Als jongen scheen hij nochtans helemaal niet voorbestemd om de meester van de wielerwereld te worden, zelf niet om renner te worden. Indien hij zijn prille jeugd volledig te Meensel-Kiezegem had doorgebracht, dan zou de kans misschien hebben bestaan. Maar Jenny en Jules Merckx verlieten Meensel-Kiezegem toen Edward — zo staat de wereldkampioen in de bevolkingregisters geboekt — amper een jaar geworden was. Gelukkig kwam het gezin Merckx wel naar Brussel maar toch niet in de echte, benauwde stad. De kruidenierszaak die vader en moeder Merckx dank zij een onverdroten arbeid zouden doen bloeien, bevond zich ( nog steeds) in een residentie wijk te St. Pieters Woluwe, vlak bij het park van Woluwe, waar Eddy toch zou kunnen stoeien in een bijna zo gezonde lucht als deze van het hageland. Na lang aandringen mocht hij van zijn ouders tijdens de vakanties koersen rijden. Het was toen 1961, hij reed in dat jaar 14 koersen en won er een te Lettingen.
In tegenstelling tot de kleine gestalte van andere kampioenen zoals Anquetil en Hinault was Merckx één van de grootste renners in het peleton. Hij was zo sterk en reed vaak zo hard dat zijn bijnaam ‘de Kanibaal’ werd, hij was iemand die altijd alles wou winnen. Zwakke plekken kende hij niet, hij was de snelste tijdrijder, de beste klimmer en kon ook nog vrij goed sprinten. Als hij, een zeldzame keer, met een groepje aan de meet kwam, was hij zeker niet kansloos in de sprint.
Hij werd profrenner op zijn negentiende en behaalde in totaal 525 overwinningen. Reeds in 1964 werd hij wereldkampioen op de weg bij de amateurs. Nauwelijks twee jaar later trok hij als jonge beroepsrenner de aandacht met overwinningen in Milaan-San Remo en de Ronde van Vlaanderen. In 1967 werd hij voor het eerst wereldkampioen op de weg bij de beroepsrenners. Hij kreeg dat jaar de Nationale Trofee voor Sportverdienste. In 1968 won hij o.a. de Ronde van Italië en de wedstrijd Parijs-Roubaix.

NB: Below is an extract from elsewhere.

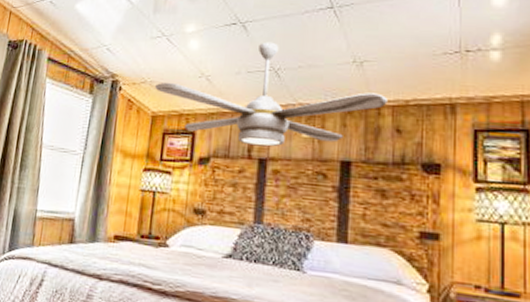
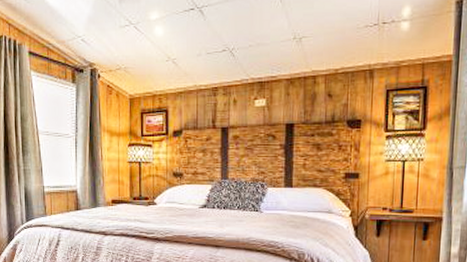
ceiling fan: present [155,41,388,147] -> none [129,24,321,117]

In 1969 brak hij door naar de top: hij won drie klassiekers (Milaan-San Remo, Luik-Bastenaken-Luik, de Ronde van Vlaanderen) en was ongenaakbaar in de grote etappewedstrijden. Grote opschudding gaf zijn diskwalificatie in de Ronde van Italië, waarin hij van dopinggebruik werd beschuldigd. Kort daarop won hij met grote voorsprong de Ronde van Frankrijk, waaraan hij voor het eerst deelnam. Ook de drie volgende jaren, en wederom in 1974, won hij de Ronde van Frankrijk.
In 1971 en 1974 werd hij opnieuw wereldkampioen. In 1972 bracht hij het werelduurrecord op zijn naam (49,431 km). Vanaf 1975 viel hij geleidelijk terug. Zijn laatste grote overwinning behaalde hij in 1976 (Milaan-San Remo). In 1978 stopte hij met wielrennen.
Hij was de eerste, en sindsdien enkel geëvenaard door Stephen Roche, die in het zelfde jaar (1974) zegevierde in de Ronde van Frankrijk, de Giro en het wereldkampioenschap. Hij won ook in 1969 de Gele, Groene en Bolletjestrui in de Ronde van Frankrijk.